▶ **Brief**: Could you reproduce the lines below from the one with "(viasonmask no)" through the one with "(mirror no)"? Keep both ends and add nothing.

▶ **Stored data**:
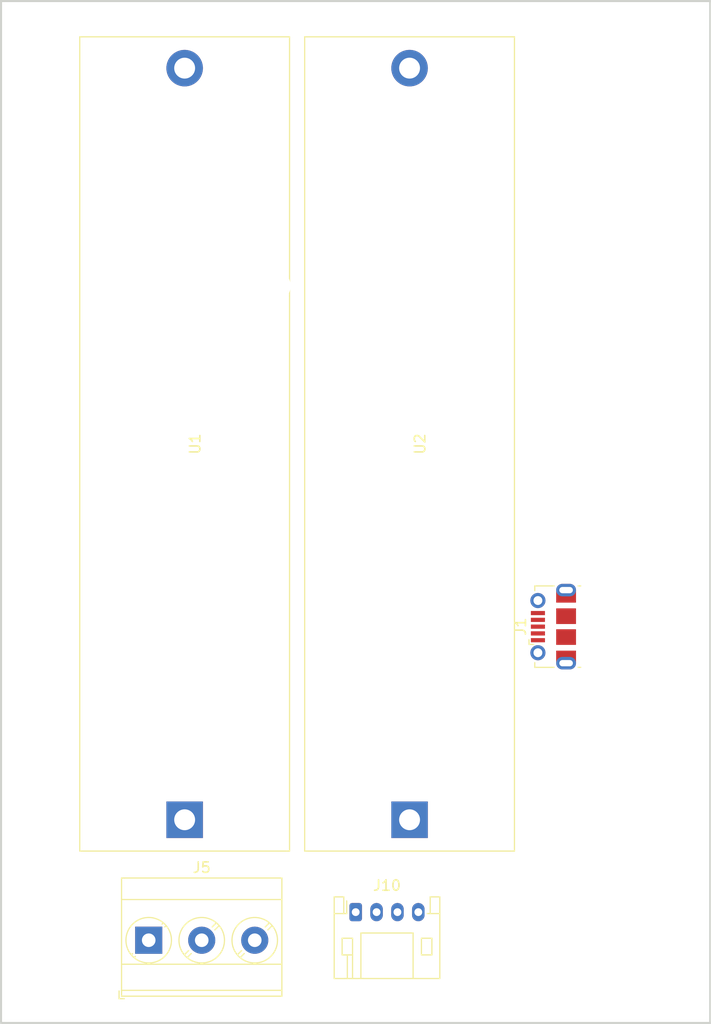
<source format=kicad_pcb>
(kicad_pcb
	(version 20240108)
	(generator "pcbnew")
	(generator_version "8.0")
	(general
		(thickness 1.6)
		(legacy_teardrops no)
	)
	(paper "A4")
	(title_block
		(title "PCB Weather station")
		(date "2024-11-10")
		(rev "1.0")
		(company "CREPP")
		(comment 1 "By NLG")
	)
	(layers
		(0 "F.Cu" signal)
		(31 "B.Cu" signal)
		(32 "B.Adhes" user "B.Adhesive")
		(33 "F.Adhes" user "F.Adhesive")
		(34 "B.Paste" user)
		(35 "F.Paste" user)
		(36 "B.SilkS" user "B.Silkscreen")
		(37 "F.SilkS" user "F.Silkscreen")
		(38 "B.Mask" user)
		(39 "F.Mask" user)
		(40 "Dwgs.User" user "User.Drawings")
		(41 "Cmts.User" user "User.Comments")
		(42 "Eco1.User" user "User.Eco1")
		(43 "Eco2.User" user "User.Eco2")
		(44 "Edge.Cuts" user)
		(45 "Margin" user)
		(46 "B.CrtYd" user "B.Courtyard")
		(47 "F.CrtYd" user "F.Courtyard")
		(48 "B.Fab" user)
		(49 "F.Fab" user)
		(50 "User.1" user)
		(51 "User.2" user)
		(52 "User.3" user)
		(53 "User.4" user)
		(54 "User.5" user)
		(55 "User.6" user)
		(56 "User.7" user)
		(57 "User.8" user)
		(58 "User.9" user)
	)
	(setup
		(pad_to_mask_clearance 0)
		(allow_soldermask_bridges_in_footprints no)
		(aux_axis_origin 43.18 140.97)
		(pcbplotparams
			(layerselection 0x00010fc_ffffffff)
			(plot_on_all_layers_selection 0x0000000_00000000)
			(disableapertmacros no)
			(usegerberextensions no)
			(usegerberattributes yes)
			(usegerberadvancedattributes yes)
			(creategerberjobfile yes)
			(dashed_line_dash_ratio 12.000000)
			(dashed_line_gap_ratio 3.000000)
			(svgprecision 4)
			(plotframeref no)
			(viasonmask no)
			(mode 1)
			(useauxorigin no)
			(hpglpennumber 1)
			(hpglpenspeed 20)
			(hpglpendiameter 15.000000)
			(pdf_front_fp_property_popups yes)
			(pdf_back_fp_property_popups yes)
			(dxfpolygonmode yes)
			(dxfimperialunits yes)
			(dxfusepcbnewfont yes)
			(psnegative no)
			(psa4output no)
			(plotreference yes)
			(plotvalue yes)
			(plotfptext yes)
			(plotinvisibletext no)
			(sketchpadsonfab no)
			(subtractmaskfromsilk no)
			(outputformat 1)
			(mirror no)
			(drillshape 0)
			(scaleselection 1)
			(outputdirectory "Fabrication/")
		)
	)
	(net 0 "")
	(net 1 "unconnected-(J1-Shield-Pad6)")
	(net 2 "unconnected-(J1-D--Pad2)")
	(net 3 "unconnected-(J1-GND-Pad5)")
	(net 4 "unconnected-(J1-D+-Pad3)")
	(net 5 "unconnected-(J1-ID-Pad4)")
	(net 6 "unconnected-(J1-VBUS-Pad1)")
	(net 7 "unconnected-(U1-+-Pad1)")
	(net 8 "unconnected-(U2-+-Pad1)")
	(net 9 "unconnected-(J5-Pin_2-Pad2)")
	(net 10 "unconnected-(J5-Pin_3-Pad3)")
	(net 11 "unconnected-(J5-Pin_1-Pad1)")
	(net 12 "unconnected-(J10-Pin_1-Pad1)")
	(net 13 "unconnected-(J10-Pin_2-Pad2)")
	(net 14 "unconnected-(J10-Pin_3-Pad3)")
	(net 15 "unconnected-(J10-Pin_4-Pad4)")
	(footprint "Battery:BatteryHolder_MPD_BH-18650-PC2" (layer "F.Cu") (at 145.3026 105.6804 90))
	(footprint "MountingHole:MountingHole_3.2mm_M3" (layer "F.Cu") (at 153.8478 54.5338))
	(footprint "Battery:BatteryHolder_MPD_BH-18650-PC2" (layer "F.Cu") (at 166.8526 105.6804 90))
	(footprint "MountingHole:MountingHole_3.2mm_M3" (layer "F.Cu") (at 189.6872 118.999))
	(footprint "Connector_JST:JST_PH_S4B-PH-K_1x04_P2.00mm_Horizontal" (layer "F.Cu") (at 161.6908 114.5286))
	(footprint "TerminalBlock_Phoenix:TerminalBlock_Phoenix_MKDS-3-3-5.08_1x03_P5.08mm_Horizontal" (layer "F.Cu") (at 141.859 117.221))
	(footprint "MountingHole:MountingHole_3.2mm_M3" (layer "F.Cu") (at 131.6736 119.0498))
	(footprint "MountingHole:MountingHole_3.2mm_M3" (layer "F.Cu") (at 164.0078 59.8424))
	(footprint "Connector_USB:USB_Micro-B_Molex-105017-0001" (layer "F.Cu") (at 180.6126 87.1804 90))
	(gr_rect
		(start 127.7112 27.2542)
		(end 195.6562 125.1458)
		(stroke
			(width 0.2)
			(type default)
		)
		(fill none)
		(layer "Edge.Cuts")
		(uuid "2783ba89-b09b-4a58-ab06-330f2baf61fa")
	)
	(zone
		(net 0)
		(net_name "")
		(layers "F&B.Cu")
		(uuid "20ccd275-5e4f-4217-98f7-e9255f49b416")
		(hatch edge 0.5)
		(connect_pads
			(clearance 0.2)
		)
		(min_thickness 0.25)
		(filled_areas_thickness no)
		(fill
			(thermal_gap 0.5)
			(thermal_bridge_width 0.5)
		)
		(polygon
			(pts
				(xy 127.9906 27.1526) (xy 195.6562 27.2288) (xy 195.6562 125.1204) (xy 195.6308 125.1458) (xy 128.27 125.2474)
				(xy 128.27 27.3812)
			)
		)
	)
)
</source>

▶ **Solution for this exercise**:
			(viasonmask no)
			(mode 1)
			(useauxorigin no)
			(hpglpennumber 1)
			(hpglpenspeed 20)
			(hpglpendiameter 15.000000)
			(pdf_front_fp_property_popups yes)
			(pdf_back_fp_property_popups yes)
			(dxfpolygonmode yes)
			(dxfimperialunits yes)
			(dxfusepcbnewfont yes)
			(psnegative no)
			(psa4output no)
			(plotreference yes)
			(plotvalue yes)
			(plotfptext yes)
			(plotinvisibletext no)
			(sketchpadsonfab no)
			(subtractmaskfromsilk no)
			(outputformat 1)
			(mirror no)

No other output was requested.